A Final Salute For the Fallen

By noon on Friday, Oct. 5, the

sun had finally cleared the apartment buildings facing St. Ignatius Loyola

Church on Park Avenue. It was a summer sun, bright and hot, and if you were

standing on the steps of the church or lingering on the sidewalk, you found

yourself moving toward the street, where it was shady. There was no traffic in

the southbound lanes. Cars were being diverted at East 85th Street so the

avenue would be clear when the family of Firefighter Thomas Cullen III stepped

from the cool darkness of the church into the sunshine.

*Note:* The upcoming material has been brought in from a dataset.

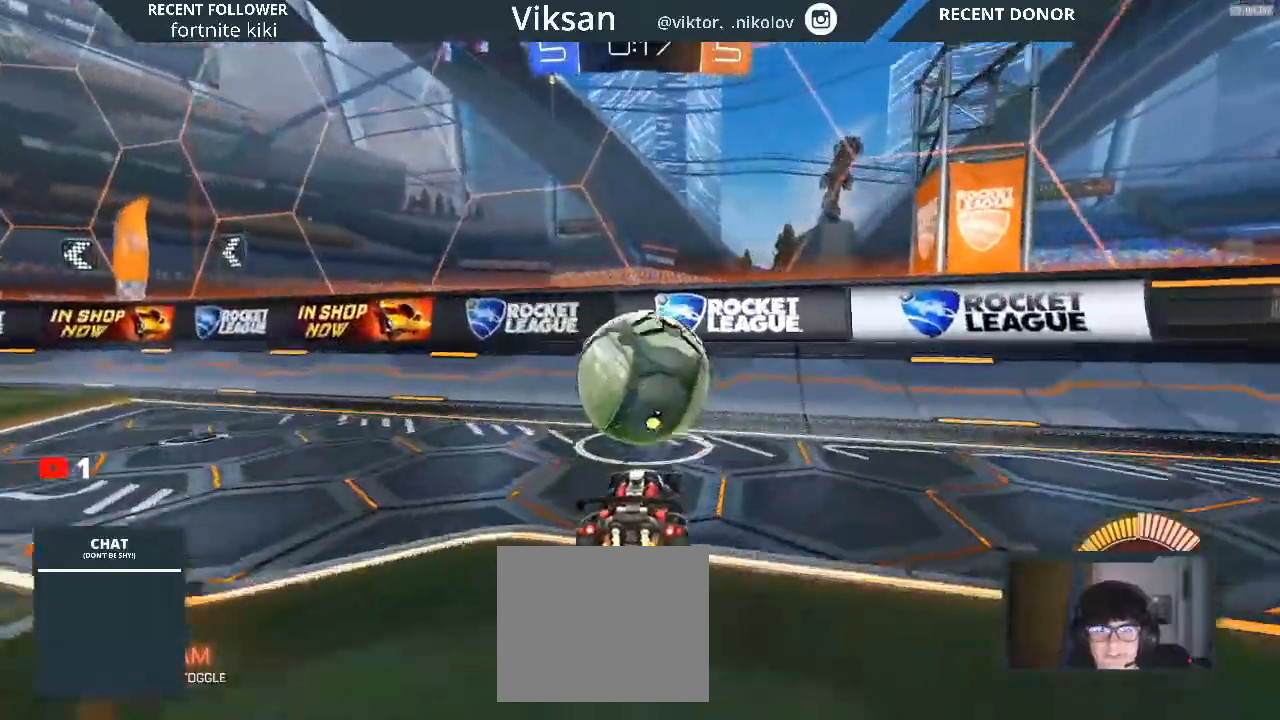
{"buttons": ["R2"], "left_stick": "center", "right_stick": "center", "events": [[133, "R2", "down"], [283, "left_stick", "left"], [483, "left_stick", "center"]]}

There were 15 funerals or memorial services for fallen

firefighters on Oct. 5. Had there been just one or two, there would have been

many more blue uniforms inside the church or lingering in the street, waiting

to perform rituals now so terribly familiar: the honor guard, the final salute,

the bagpipers’ laments. The Fire Department is so drained of men and material

that it asked colleagues from Paramus and Englewood, N.J., to bring their

ladder truck

into Manhattan to help salute Firefighter

Cullen. The yellow Englewood rig was parked near the sidewalk, the Paramus

truck on the far side of the southbound lanes, and from their raised towers

hung an American flag.

“They don’t have enough trucks

to cover all the funerals,” one of the Englewood firefighters said. Underneath

the flag was Squad 41’s rig, which in other times would receive the

firefighter’s flag-draped casket. On this day, at this service, there was no

casket.

The memorial mass was long and sad. A few hundred firefighters

were in the pews, along with Firefighter Cullen’s family and friends-so young,

those friends. Cullen was just a month into his 31st year on Sept. 11. His

colleagues, in dress uniforms, clutched his memorial card as they knelt to

pray. On the front was a picture of Cullen in full battle dress; on the back

was a heartbreaking farewell from his wife, Susan: “When I was young, I dreamed

of finding someone really special who would come into my life …. When I grew older, I found that person …. “

Outside, some of Cullen’s colleagues gathered in small groups in

the shade. Many had duties to perform once mass was over. Four bagpipers sat

under a tree on the Park Avenue median. A fireman with a bugle paced nearby. An

officer in a white hat drew a line in the street with a piece of chalk. Men

from Engine Companies 22 and 44 wandered about in their bunker pants, boots and

work shirts. They were on call.

Through it all, life as the

Upper East Side knows it went on almost as if nothing else were going on. Two

young blondes dressed in the black of fashion and not of mourning strolled by,

each attached to a cell phone. A young father in shorts and a T-shirt hurried

by, his young son on his shoulders. Under the young father’s right arm was a

copy of Stephen Ambrose’s Band of

Brothers . He passed groups of firefighters from Boston, Mineola, Larchmont

and Elizabeth, N.J., chatting quietly with their NYFD brethren. A little boy,

no more than 3, pointed as an honor guard stepped into the street. “Why do they

have flags?” he asked his nanny. “For the fireman who died,” she replied. He

grabbed her hand and started to pull her away. “I don’t want to be here,” he

said. “Where’s mommy?” The nanny gathered the child into her arms and whispered

comfort.

The small talk and the waiting

stopped around noon, when applause from inside the church signaled the end of

the mass and the beginning of one last ritual. Firemen in heavy blue jackets,

blue shirts, blue ties and white gloves streamed from the church and deployed

on the street in three rows, to the left of the chalk mark. As Cullen’s widow

and family emerged from the church, the firefighters came to attention and

saluted. They all looked straight ahead; some of the men in the front row were

crying; some shoulders sagged forward. The bagpipers played “Going Home.” The

bugler played “Taps” and missed the high note. The pipers sounded again, this

time with “America the Beautiful,” and Thomas Cullen’s widow and family and

friends walked slowly past the lines of saluting firemen. They disappeared into

an anteroom in the church’s basement. An officer shouted “Dismissed,” and the

firefighters broke ranks and hugged each other and lit their cigarettes with

little Bic lighters.

Fifteen times on this lovely October day, the lines of

firefighters saluted and wept. They will continue these terrible and beautiful

rituals until each of the 350 fallen have been prayed for and saluted for their

extraordinary sacrifice.

Seeing them weep, seeing them embrace, seeing them struggle to

straighten their shoulders, you wonder how they will get through this terrible

time. But then you remember the pride they take in being called “The Bravest.”